**Selected text**

These panels are fed into a solder-paste printing machine that uses a serigraphy-style process to deposit solder—in paste form—over the board’s contacts to accommodate down-the-line
attachments, before being fed to the pick-and-place machine. Next, each board goes to a human quality-assurance technician who reviews it and places any necessary additional componentry before feeding it into a wave-soldering machine. From here, the board enters an X-ray machine, which ensures there aren’t any solder breaches before passing it to the in-circuit testing machine.
I watch as long-fingered probes test to ensure that each node offers the correct resistance. “We test the heck out of it,” Ricardo says, adding that this single machine performs 600 tests before releasing the board.
If there is a failed test, Varela says, then each section of the factory has a core team composed of quality-assurance, industrial and test-process engineers who can stop the line and diagnose issues. Once the problem is rectified, workers then backcheck previous batches to ensure any previous hiccups are corralled. Each component, irrespective of its size, is assigned a smart card as it’s received by the factory, allowing Navico to track everything—including factory-line test results—in a central database from start to finish.
At the end of the board-building line, the completed and soldered boards emerge and are sliced along pre-perforated lines into individual boards, which are then bench-tested. Software and cartography are loaded onto each vetted board. From here, the boards are sent to final assembly, where they become part of—for example—a radar or a multifunction display.
The sonar- and display-assembly lines are where workers pre-place touchscreen-sensitive screens that are then machine-guided onto LCD displays—and where I see tiny sonar crystals being placed onto delicate crystal arrays.

**Provided material**
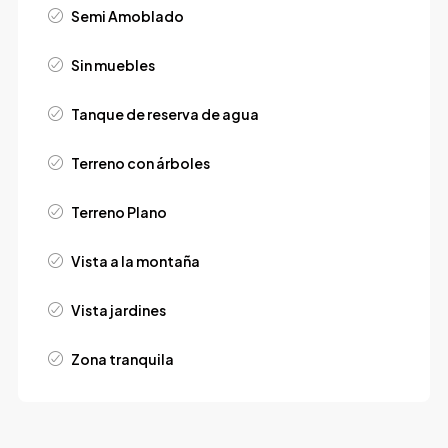
Semi Amoblado
Sin muebles
Tanque de reserva de agua
Terreno con árboles
Terreno Plano
Vista a la montaña
Vista jardines
Zona tranquila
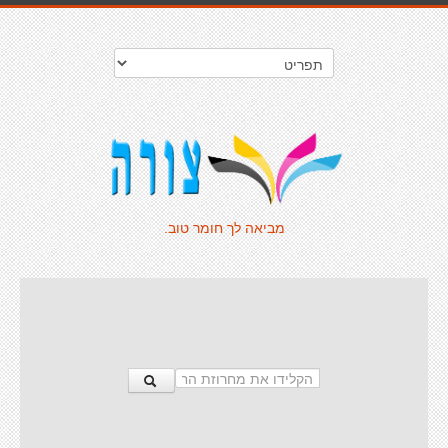
מביאה לך חומר טוב.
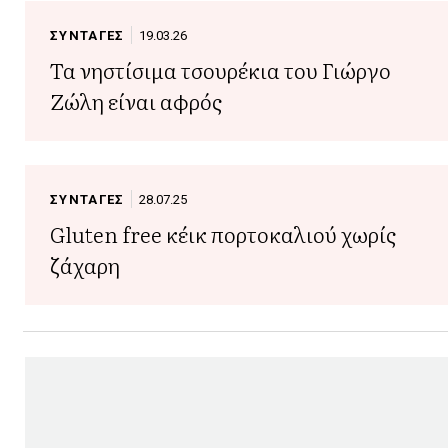
ΣΥΝΤΑΓΕΣ
19.03.26
Τα νηστίσιμα τσουρέκια του Γιώργο
Ζώλη είναι αφρός
ΣΥΝΤΑΓΕΣ
28.07.25
Gluten free κέικ πορτοκαλιού χωρίς
ζάχαρη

**What the exercise asks**
In the passage on circuit-board manufacturing, how many tests does the in-circuit testing machine perform before it releases a board?

**Result below**
It performs 600 tests before releasing the board.